Rhemi and Ella making rockets. Image Credit: Roger Groom

Roger’s scribbles danced in his head and soon he journeyed into the local art and craft store, for Styrofoam spheres, glue, cardboard and all things glittery and shiny. The plan was now underway. There was no turning back now.

On the big day of the Volunteer annual Christmas BBQ at the Perth Observatory out came the craft. The three-year old’s were shy at first but curious, and it wasn’t long until they jumped right into the activity, gluing and sticking gems, shapes and pipe cleaners to create magnificent rockets. As night fell the glow sticks were activated and giggles and smiles fuelled the rockets that blasted through the air around the premade Styrofoam planets and stars.

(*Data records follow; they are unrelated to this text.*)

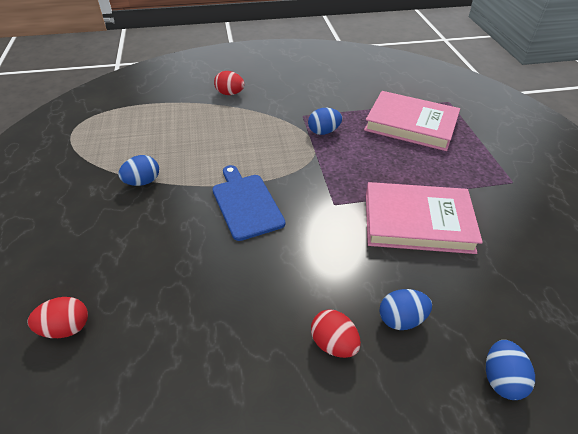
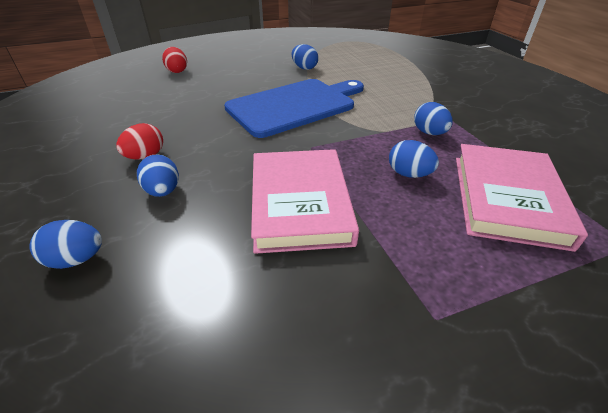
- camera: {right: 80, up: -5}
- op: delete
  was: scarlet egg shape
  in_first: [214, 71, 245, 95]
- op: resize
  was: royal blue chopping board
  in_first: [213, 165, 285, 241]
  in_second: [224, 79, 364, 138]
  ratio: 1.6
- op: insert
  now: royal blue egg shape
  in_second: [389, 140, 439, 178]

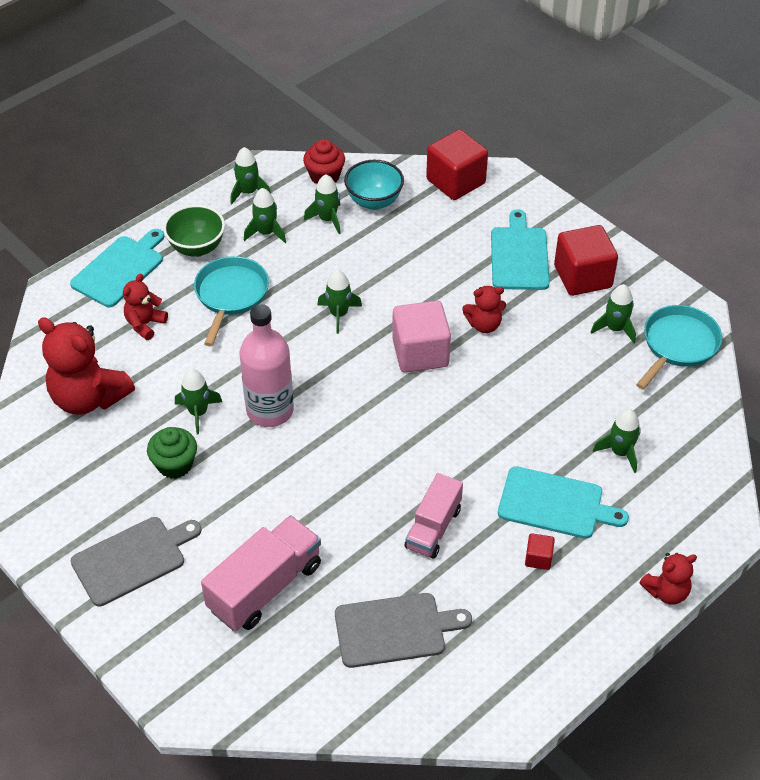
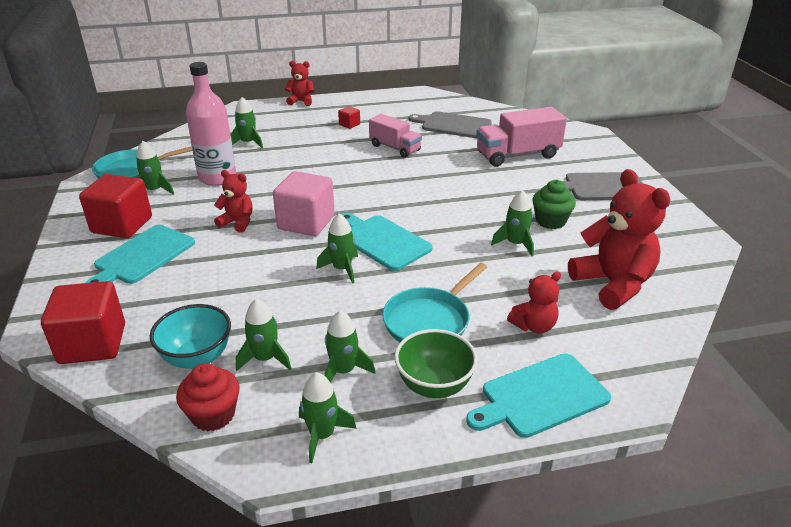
- camera: {right: -150, up: -15}
- op: move
  was: rosy bottle
  in_first: [239, 304, 294, 427]
  in_second: [186, 62, 236, 186]
- op: move
  was: teal chopping board
  in_first: [498, 466, 629, 539]
  in_second: [341, 213, 433, 271]
- op: rotate
  was: rosy toy truck
  in_first: [405, 473, 463, 559]
  in_second: [369, 114, 422, 158]
  clockwise: 75

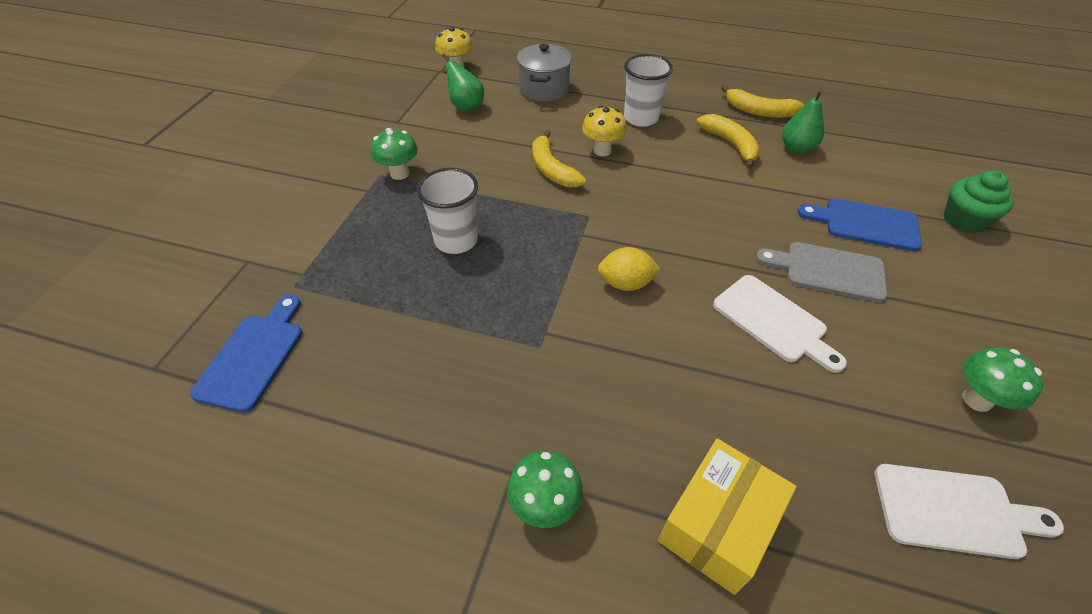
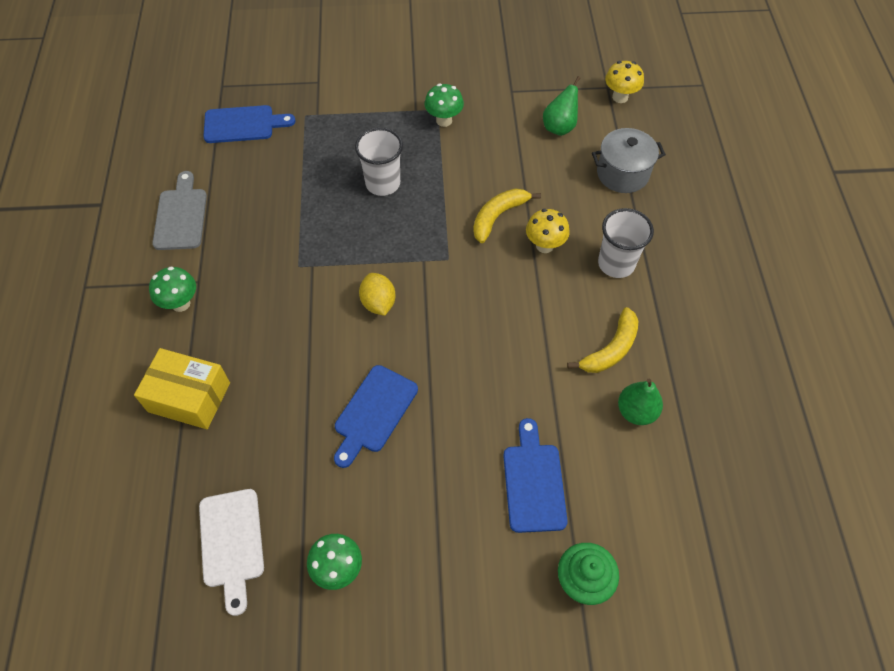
- camera: {right: 70, up: 10}
- op: delete
  was: golden banana
  in_first: [721, 85, 804, 118]
- op: move
  was: grey chopping board
  in_first: [756, 242, 887, 302]
  in_second: [152, 171, 207, 250]
- op: recolor
  was: snow-white chopping board
  now: royal blue chopping board
  in_first: [713, 275, 847, 373]
  in_second: [334, 365, 418, 468]

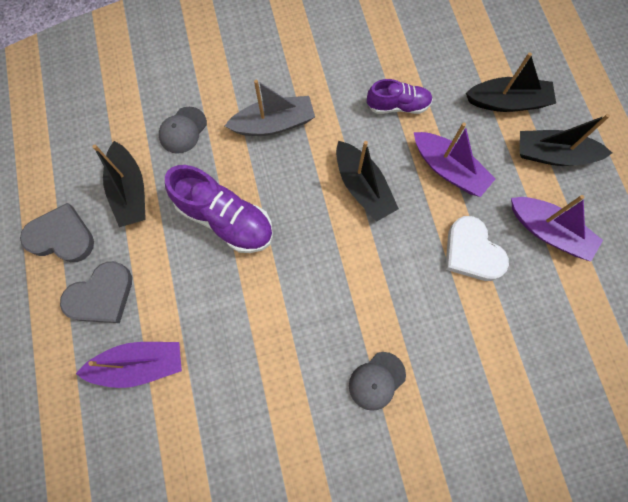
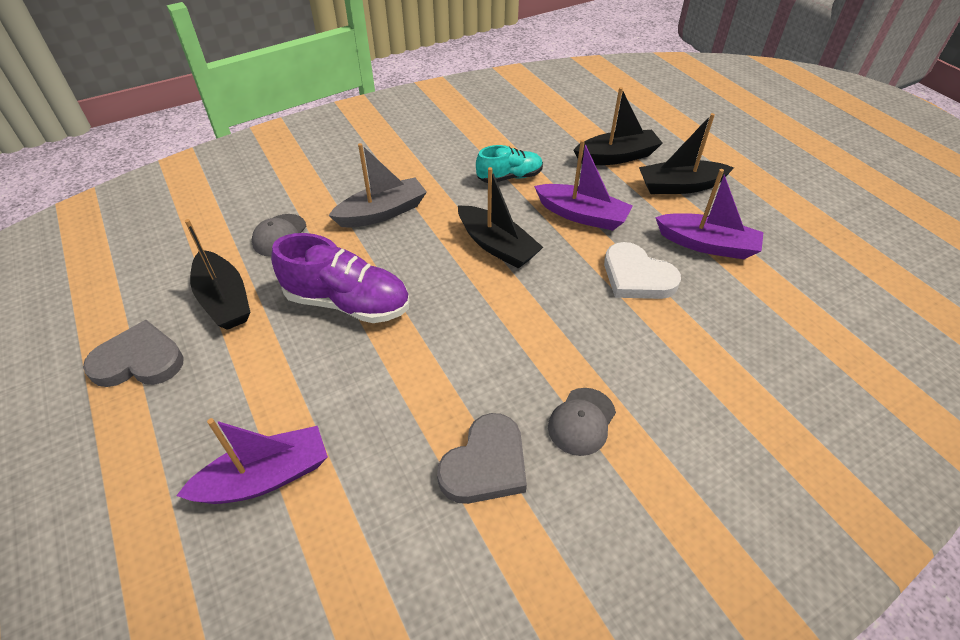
- camera: {right: -15, up: -25}
- op: recolor
  was: royal purple sneaker
  now: teal sneaker
  in_first: [367, 79, 433, 114]
  in_second: [476, 145, 543, 183]
- op: move
  was: grey love heart
  in_first: [60, 261, 132, 323]
  in_second: [437, 413, 527, 504]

Rhemi and Ella made rockets. Image Credit: Roger Groom

They learned about the rings on Saturn, the heat of the Sun, and how to run in the dark without crashing into each other. As the rockets returned to earth at the end of the evening, fuel running out and eyelids getting heavy Roger knew the mission was a success… the three-year old’s were thoroughly entertained, and tired…. Well, at least until morning.